◆ **About this task**: Using the data that follows, output only the lines from the line with "Figure 6. Behavioral" up to and including the line with "Figure 3. Relatively", exactly, leaving pictures aside.

◆ **Dataset records**:
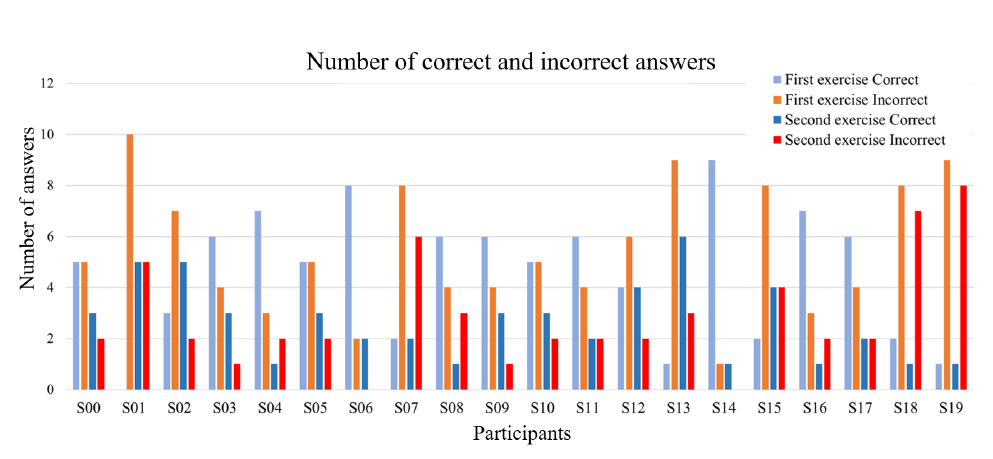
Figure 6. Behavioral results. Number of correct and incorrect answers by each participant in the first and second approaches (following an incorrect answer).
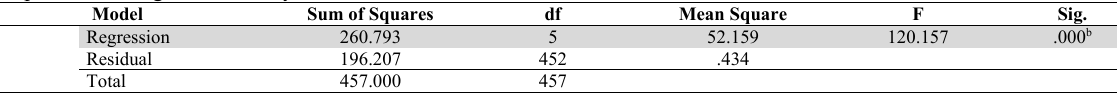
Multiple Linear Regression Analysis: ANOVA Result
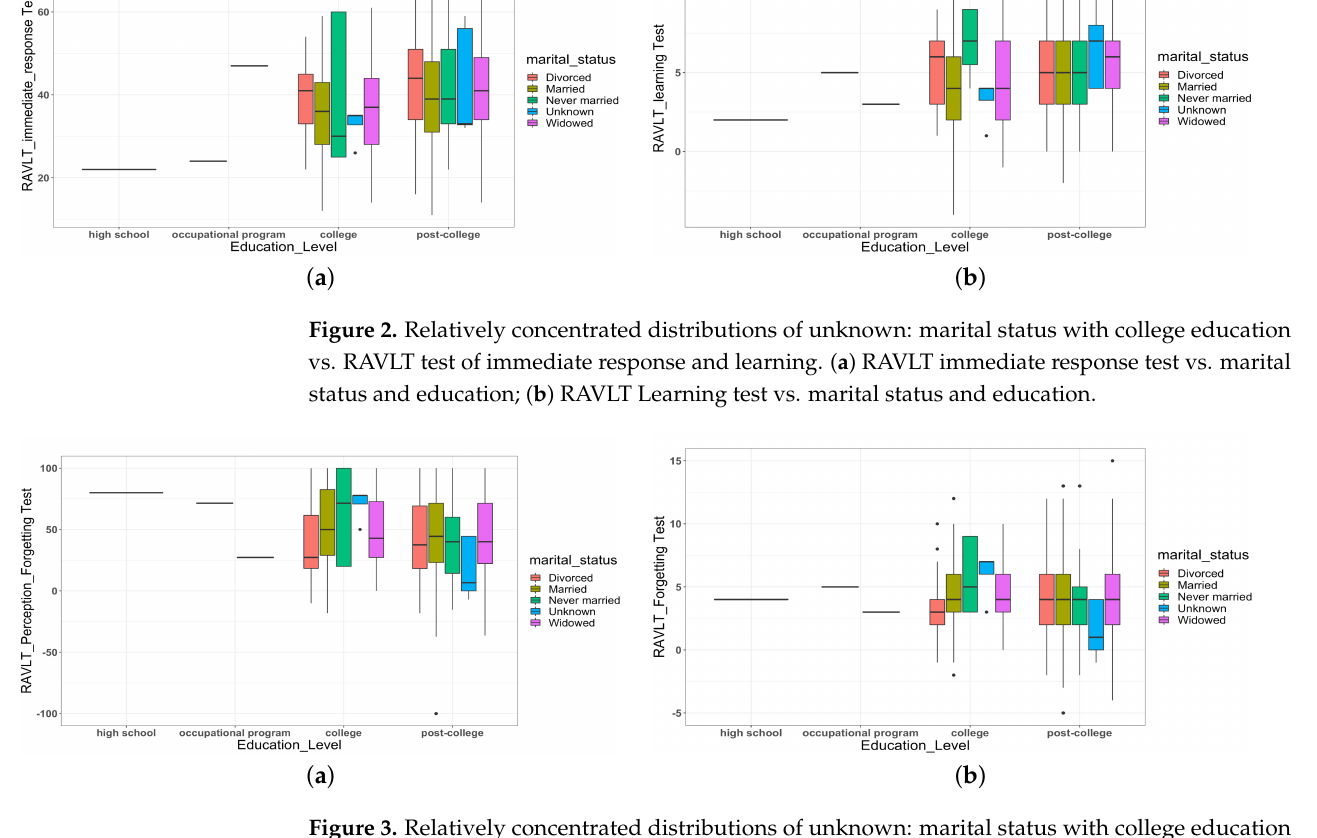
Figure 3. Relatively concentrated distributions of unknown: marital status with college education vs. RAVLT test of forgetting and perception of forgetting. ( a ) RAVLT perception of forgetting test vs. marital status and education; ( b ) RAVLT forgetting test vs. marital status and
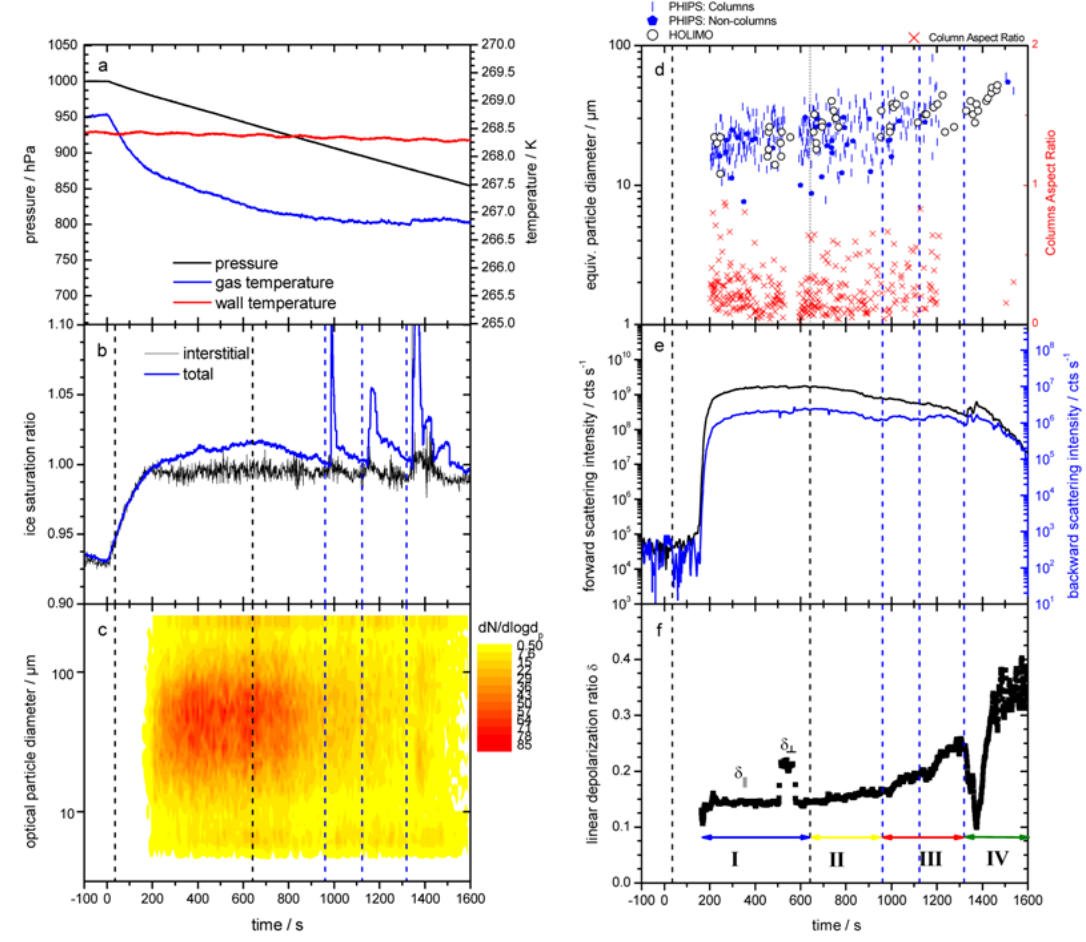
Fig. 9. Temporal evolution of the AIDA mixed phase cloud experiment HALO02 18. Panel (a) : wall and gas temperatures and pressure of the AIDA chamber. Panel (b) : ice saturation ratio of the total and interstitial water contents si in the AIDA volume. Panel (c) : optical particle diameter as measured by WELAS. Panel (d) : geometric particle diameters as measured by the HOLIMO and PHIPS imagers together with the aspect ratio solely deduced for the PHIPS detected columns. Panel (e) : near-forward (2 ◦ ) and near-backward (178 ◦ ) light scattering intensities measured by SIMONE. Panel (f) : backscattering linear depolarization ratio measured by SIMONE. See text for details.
---
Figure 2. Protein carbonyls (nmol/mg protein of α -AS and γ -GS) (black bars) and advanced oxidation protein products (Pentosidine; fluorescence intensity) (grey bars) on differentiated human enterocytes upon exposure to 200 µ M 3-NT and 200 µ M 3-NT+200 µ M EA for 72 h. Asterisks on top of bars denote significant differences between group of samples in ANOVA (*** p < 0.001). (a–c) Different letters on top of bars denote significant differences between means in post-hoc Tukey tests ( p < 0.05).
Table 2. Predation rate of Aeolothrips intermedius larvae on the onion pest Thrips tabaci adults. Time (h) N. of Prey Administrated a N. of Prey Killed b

◆ **Response to the exercise**:
Figure 6. Behavioral results. Number of correct and incorrect answers by each participant in the first and second approaches (following an incorrect answer).
Multiple Linear Regression Analysis: ANOVA Result
Figure 3. Relatively concentrated distributions of unknown: marital status with college education vs. RAVLT test of forgetting and perception of forgetting. ( a ) RAVLT perception of forgetting test vs. marital status and education; ( b ) RAVLT forgetting test vs. marital status and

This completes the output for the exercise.